Now, after 8 months these are the lessons I took:
– In our case, keeping baby off of the breast for more than 10 days was a mistake. We never got to use the shield and baby had no issues latching.
– Seeing a specialist was crucial to have tailored advice and start on the medications early
– Moogoo nipple ointment is the best! And the hydrogel discs make miracles too.
– Medication and herbs can help. But expressing and nursing are the most important – demand =supply.
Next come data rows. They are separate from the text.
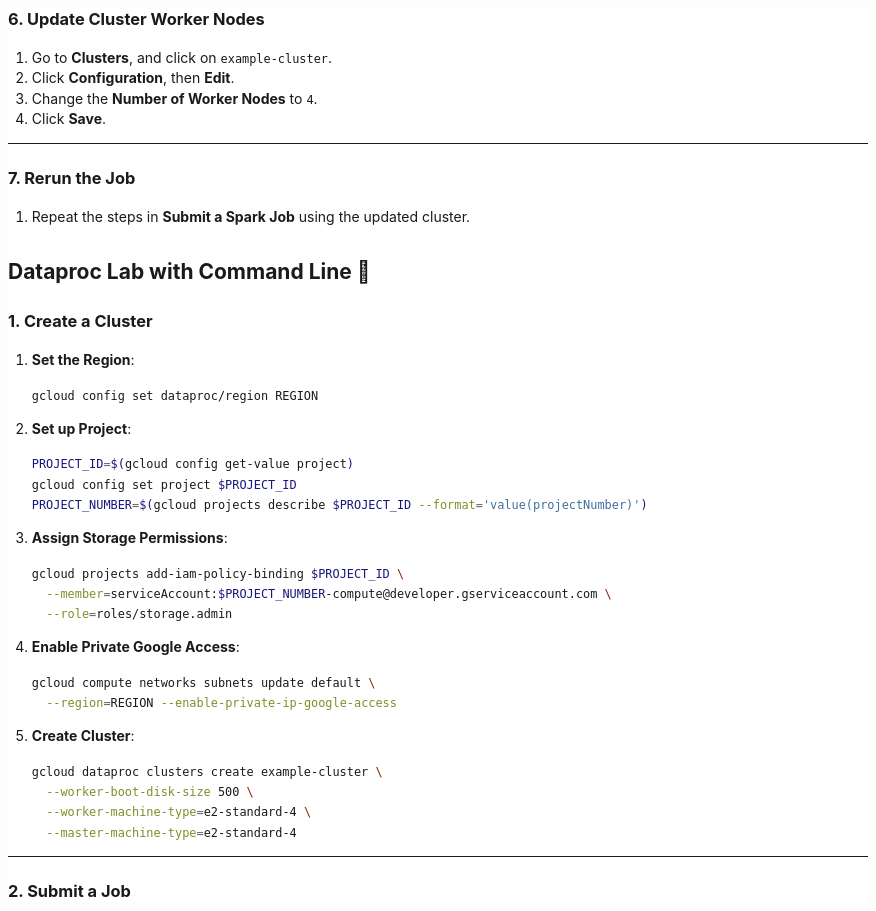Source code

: ### 6. Update Cluster Worker Nodes

1. Go to **Clusters**, and click on `example-cluster`.
2. Click **Configuration**, then **Edit**.
3. Change the **Number of Worker Nodes** to `4`.
4. Click **Save**.

---

### 7. Rerun the Job

1. Repeat the steps in **Submit a Spark Job** using the updated cluster.

## Dataproc Lab with Command Line 🚀

### 1. Create a Cluster

1. **Set the Region**:

   ```bash
   gcloud config set dataproc/region REGION
   ```

2. **Set up Project**:

   ```bash
   PROJECT_ID=$(gcloud config get-value project)
   gcloud config set project $PROJECT_ID
   PROJECT_NUMBER=$(gcloud projects describe $PROJECT_ID --format='value(projectNumber)')
   ```

3. **Assign Storage Permissions**:

   ```bash
   gcloud projects add-iam-policy-binding $PROJECT_ID \
     --member=serviceAccount:$PROJECT_NUMBER-compute@developer.gserviceaccount.com \
     --role=roles/storage.admin
   ```

4. **Enable Private Google Access**:

   ```bash
   gcloud compute networks subnets update default \
     --region=REGION --enable-private-ip-google-access
   ```

5. **Create Cluster**:
   ```bash
   gcloud dataproc clusters create example-cluster \
     --worker-boot-disk-size 500 \
     --worker-machine-type=e2-standard-4 \
     --master-machine-type=e2-standard-4
   ```

---

### 2. Submit a Job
– Breast is best but food is better!
Make your own choices, choose your battles and listen to your heart. So many people told me to give up, and here I am still nursing and giving formula on the side nearly 8 months on


I never really thought about breastfeeding too much beforehand, but I had always just assumed I would breastfeed and that it would be second nature. When my first was born the nurses assisted me with every latch while in hospital. It was a massive help as it was a bit more complex then I had thought. My nipple still got damaged in those first few days and I used lansinoh and hydrogel discs frequently for the first few weeks (often together, keep discs in the fridge!). My boobs were so engorged and it was really painful but trying to push on the painful bits when feeding to release them did help a lot. I hadn’t considered the routine too much so it was an initial surprise to me when the nurse talked about feeding baby every 3-4hours (I guess I assumed the baby would just let me know when they wanted to feed). It is tiring and exhausting but it’s also really rewarding and pretty convenient once you get the hang of it. The nights were long and lonely at first (I tried to stay off my phone as it helped me to get back to sleep quicker after the feed). I think about 5 months I started to introduce a bottle of formula once a day just so I knew he could take something if I wasn’t around. He wasn’t a picky baby so he was happy to have any food/drink I would give him which made it easier. At about 10 months he self weaned from the boob and opted for 3 formula bottles a day. I was a little sad the journey was over but happy we got that far. I remember fretting a lot about the fact that you don’t know how much milk the baby is getting with breastfeeding- was he getting enough or not- You can’t control it and you can’t see it. He would cry quite a bit so i would question it often. But he always put on weight, so I grew to have confidence that my body was producing enough milk for him. My second breastfeeding journey was a lot easier as I had the confidence knowing I could do it and that I would have enough milk to meet their needs(twins). I did have to learn some new holds though (tandem football hold). Once every now and then I still tried to feed them separately just to get a bit more bonding time. It really is quite special.


I was lucky with breastfeeding. I took the Lansinoh Lanolin Cream with me to the hospital and used it religiously after every feed. I found it very soothing and more convenient than the gel discs as the Cream did not need to be removed before breastfeeding again, whereas the gel had to be removed. Using the Cream, my nipple pain lasted for a week or so.
The other thing I have loved is the Hakaa Breast Pump. Not only did this help me build up a milk supply for bottle feeds by popping it on the other boob with feeds, but it also helped me with engorgement as my baby reduced her night feeds by using it to release milk from both boobs when I woke up from them being too full and uncomfortable. I did find the Hakaa hard to fit on initially when my baby was small due to the cradle hold position, but it got easier as my baby got bigger and rested on the breastfeeding pillow.
Finally, I have had bad wrist pain from my baby lying on my arms when feeding. It has taken quite a long time for the pain to reduce, but to fix this, I have propped baby up high enough with breastfeeding pillow + extra pillow so that baby does not lie on my arm and I do not get a sore back from requiring to lean over.